Berdasarkan cerita secara turun temurun, Dusun Pakem cikal bakal berdirinya Desa Sumberagung. Prakiraan adanya peradaban yang pada akhirnya menjadi Dusun Pakem diperkirakan berawal pada pertengahan abad ke 14. Diawali dengan adanya komunitas masyarakat yang hanya terdiri dari 8 kepala keluarga yang tinggal menetap suatu tempat dengan sebutan Gedangan. Sebutan Gedangan diambil dari kondisi saat itu, yakni lingkungan tempat tinggal mereka merupakan kebun pisang yang sangat luas.

Dari sumber yang pernah didapat, diceritakan bahwa kehidupan sosial keagamaan yang dijalankan warga Gedangan saat itu tidak dapat kami peroleh secara lengkap. Beberapa keterangan yang dapat diperoleh menceritakan bahwa mereka terdiri dari para petani, sedangkan perihal kehidupan spiritual mereka masih menganut suatu aliran kepercayaan. Sebagai bukti masyarakat Gedangan pada saat tertentu sering melakukan ritual atau semacam pemujaan yang bertempat di Goa Paseban. Alasan yang mendasari aktivitas ritual mereka di tempat tersebut, dari keterangan yang diperoleh menceritakan bahwa Goa Paseban pada jaman dahulu pernah dipakai sebagai tempat bertapa Raja Majapahit yaitu Prabu Brawijaya III.

Setelah kehidupan masyarakat Gedangan berjalan beberapa kurun waktu, diperkirakan pada pertengahan abad ke 15 datang 3 (tiga) orang pengembara yaitu :

1. Kyai Kajoran (Pangeran Mentokusuma)

2. Kyai Jlubang (Pangeran Sutokusuma)

3. Kyai Guntur Geni (Pangeran Nerangkusuma)
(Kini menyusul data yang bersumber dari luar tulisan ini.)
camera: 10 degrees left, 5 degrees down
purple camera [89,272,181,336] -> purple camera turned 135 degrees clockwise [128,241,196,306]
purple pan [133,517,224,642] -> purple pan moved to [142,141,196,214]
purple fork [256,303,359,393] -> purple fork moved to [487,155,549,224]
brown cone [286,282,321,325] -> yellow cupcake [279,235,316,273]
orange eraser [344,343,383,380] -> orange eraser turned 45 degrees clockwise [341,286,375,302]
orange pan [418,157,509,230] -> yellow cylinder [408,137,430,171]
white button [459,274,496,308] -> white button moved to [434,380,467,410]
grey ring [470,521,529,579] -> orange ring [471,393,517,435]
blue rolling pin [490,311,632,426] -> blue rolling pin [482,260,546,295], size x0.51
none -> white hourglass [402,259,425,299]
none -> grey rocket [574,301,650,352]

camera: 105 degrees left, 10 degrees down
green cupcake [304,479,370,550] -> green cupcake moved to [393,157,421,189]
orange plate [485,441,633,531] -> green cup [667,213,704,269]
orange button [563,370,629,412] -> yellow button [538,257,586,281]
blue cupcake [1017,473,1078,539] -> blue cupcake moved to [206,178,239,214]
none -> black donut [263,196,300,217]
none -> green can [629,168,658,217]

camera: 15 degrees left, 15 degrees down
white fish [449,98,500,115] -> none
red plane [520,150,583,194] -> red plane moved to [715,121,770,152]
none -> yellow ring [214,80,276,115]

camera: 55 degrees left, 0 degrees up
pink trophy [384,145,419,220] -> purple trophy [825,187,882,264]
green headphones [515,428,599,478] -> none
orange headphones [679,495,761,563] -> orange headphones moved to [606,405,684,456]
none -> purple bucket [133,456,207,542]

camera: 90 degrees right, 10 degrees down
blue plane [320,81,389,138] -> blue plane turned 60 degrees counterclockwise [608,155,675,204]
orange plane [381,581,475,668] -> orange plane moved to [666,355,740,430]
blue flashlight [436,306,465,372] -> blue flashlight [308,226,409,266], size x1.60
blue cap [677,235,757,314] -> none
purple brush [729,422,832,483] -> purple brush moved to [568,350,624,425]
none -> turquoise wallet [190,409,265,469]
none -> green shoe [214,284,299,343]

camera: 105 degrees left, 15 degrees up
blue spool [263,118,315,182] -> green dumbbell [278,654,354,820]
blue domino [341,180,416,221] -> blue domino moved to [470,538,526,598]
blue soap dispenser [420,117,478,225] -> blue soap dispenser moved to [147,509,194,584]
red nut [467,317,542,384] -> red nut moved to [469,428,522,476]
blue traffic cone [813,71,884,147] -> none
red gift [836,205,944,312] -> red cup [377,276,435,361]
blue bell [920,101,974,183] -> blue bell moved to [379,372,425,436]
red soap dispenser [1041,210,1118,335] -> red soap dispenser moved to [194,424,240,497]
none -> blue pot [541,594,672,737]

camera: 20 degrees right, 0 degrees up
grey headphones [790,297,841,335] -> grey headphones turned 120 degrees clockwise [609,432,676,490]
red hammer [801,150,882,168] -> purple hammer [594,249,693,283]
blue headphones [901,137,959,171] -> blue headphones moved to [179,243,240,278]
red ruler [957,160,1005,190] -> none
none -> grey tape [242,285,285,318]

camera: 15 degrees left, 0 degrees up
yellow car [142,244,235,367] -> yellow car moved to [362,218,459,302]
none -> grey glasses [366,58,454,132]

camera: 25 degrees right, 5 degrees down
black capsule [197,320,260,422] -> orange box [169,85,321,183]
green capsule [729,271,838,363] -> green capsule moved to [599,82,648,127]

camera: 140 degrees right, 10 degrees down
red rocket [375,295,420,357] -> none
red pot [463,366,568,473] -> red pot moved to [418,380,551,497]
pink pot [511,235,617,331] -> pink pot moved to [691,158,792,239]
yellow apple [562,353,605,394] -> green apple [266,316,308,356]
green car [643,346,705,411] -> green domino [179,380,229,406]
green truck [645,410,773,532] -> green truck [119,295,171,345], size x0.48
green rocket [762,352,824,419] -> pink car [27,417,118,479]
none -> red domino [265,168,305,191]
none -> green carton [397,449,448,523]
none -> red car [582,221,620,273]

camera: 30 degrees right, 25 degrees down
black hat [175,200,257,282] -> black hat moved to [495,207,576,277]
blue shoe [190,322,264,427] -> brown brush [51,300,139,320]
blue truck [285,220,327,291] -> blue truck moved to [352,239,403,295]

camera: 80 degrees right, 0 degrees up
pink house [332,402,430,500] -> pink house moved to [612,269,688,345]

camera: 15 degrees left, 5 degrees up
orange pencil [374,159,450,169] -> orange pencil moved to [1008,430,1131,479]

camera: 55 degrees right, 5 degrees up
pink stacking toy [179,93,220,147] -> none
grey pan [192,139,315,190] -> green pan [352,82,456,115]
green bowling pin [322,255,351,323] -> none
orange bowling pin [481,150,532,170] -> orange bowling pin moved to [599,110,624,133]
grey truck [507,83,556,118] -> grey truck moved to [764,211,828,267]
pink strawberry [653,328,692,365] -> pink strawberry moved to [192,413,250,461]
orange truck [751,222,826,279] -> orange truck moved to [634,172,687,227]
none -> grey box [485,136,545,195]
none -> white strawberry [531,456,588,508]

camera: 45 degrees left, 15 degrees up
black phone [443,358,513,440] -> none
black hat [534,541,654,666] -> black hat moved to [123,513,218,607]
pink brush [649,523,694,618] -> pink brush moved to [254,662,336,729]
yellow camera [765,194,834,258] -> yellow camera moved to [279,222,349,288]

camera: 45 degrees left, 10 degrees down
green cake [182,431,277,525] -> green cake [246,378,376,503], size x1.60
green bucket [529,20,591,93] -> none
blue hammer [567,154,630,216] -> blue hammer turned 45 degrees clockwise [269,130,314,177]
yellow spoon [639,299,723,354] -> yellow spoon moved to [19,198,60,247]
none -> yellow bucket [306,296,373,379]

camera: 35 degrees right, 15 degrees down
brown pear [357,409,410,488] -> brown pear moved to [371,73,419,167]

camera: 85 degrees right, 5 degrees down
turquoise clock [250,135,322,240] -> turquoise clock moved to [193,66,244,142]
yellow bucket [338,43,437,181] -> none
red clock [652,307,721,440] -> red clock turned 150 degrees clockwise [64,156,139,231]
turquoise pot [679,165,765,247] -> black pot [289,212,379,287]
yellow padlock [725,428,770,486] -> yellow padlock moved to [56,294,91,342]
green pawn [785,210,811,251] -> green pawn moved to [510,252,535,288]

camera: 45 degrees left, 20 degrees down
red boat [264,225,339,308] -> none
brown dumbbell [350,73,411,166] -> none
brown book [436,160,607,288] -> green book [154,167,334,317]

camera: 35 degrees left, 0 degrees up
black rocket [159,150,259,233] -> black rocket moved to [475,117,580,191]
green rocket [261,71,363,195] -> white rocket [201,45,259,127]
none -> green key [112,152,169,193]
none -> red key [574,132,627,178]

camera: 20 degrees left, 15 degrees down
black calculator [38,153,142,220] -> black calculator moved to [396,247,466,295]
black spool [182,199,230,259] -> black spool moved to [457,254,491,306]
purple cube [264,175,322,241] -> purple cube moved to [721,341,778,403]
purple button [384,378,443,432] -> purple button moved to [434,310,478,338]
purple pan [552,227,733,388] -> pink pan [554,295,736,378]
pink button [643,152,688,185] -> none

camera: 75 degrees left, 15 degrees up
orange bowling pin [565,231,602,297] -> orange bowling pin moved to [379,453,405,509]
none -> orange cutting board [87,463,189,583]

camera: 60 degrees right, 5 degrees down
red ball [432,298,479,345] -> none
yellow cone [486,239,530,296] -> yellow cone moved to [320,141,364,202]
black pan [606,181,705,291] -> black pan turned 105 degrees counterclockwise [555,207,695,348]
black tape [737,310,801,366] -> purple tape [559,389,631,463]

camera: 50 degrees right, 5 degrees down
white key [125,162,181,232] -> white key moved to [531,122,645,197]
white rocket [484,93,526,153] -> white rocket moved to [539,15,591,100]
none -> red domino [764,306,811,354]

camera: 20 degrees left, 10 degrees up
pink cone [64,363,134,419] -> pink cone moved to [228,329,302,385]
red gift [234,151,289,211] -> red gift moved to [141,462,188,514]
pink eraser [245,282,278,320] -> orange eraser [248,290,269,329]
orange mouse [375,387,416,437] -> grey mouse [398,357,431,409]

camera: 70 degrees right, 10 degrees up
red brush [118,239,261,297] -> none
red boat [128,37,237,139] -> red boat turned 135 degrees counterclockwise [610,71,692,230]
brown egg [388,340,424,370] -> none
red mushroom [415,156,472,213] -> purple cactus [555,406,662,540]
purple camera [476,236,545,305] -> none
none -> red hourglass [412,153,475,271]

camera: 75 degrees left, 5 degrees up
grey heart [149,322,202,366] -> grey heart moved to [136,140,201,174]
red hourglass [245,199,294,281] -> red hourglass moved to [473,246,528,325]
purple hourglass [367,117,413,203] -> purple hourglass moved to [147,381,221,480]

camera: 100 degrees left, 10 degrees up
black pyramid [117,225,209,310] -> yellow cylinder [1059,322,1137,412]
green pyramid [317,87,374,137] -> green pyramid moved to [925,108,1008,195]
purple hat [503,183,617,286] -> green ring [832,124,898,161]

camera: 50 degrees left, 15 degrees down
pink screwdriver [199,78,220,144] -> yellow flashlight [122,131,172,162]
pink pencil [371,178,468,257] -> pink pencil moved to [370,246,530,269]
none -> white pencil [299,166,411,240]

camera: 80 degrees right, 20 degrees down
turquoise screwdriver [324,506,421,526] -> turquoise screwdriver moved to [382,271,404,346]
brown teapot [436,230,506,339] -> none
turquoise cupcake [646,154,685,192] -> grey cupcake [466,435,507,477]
Ketiga orang tersebut menurut para wisatawan spiritual yang datang di Dusun Pakem satu yang kebanyakan pemegang jabatan penting dalam pemerintahan memberikan informasi bahwa mereka bertiga adalah bangsawan dari Kerajaan Majapahit dengan nama bangsawan sebagai mana tercantum di atas.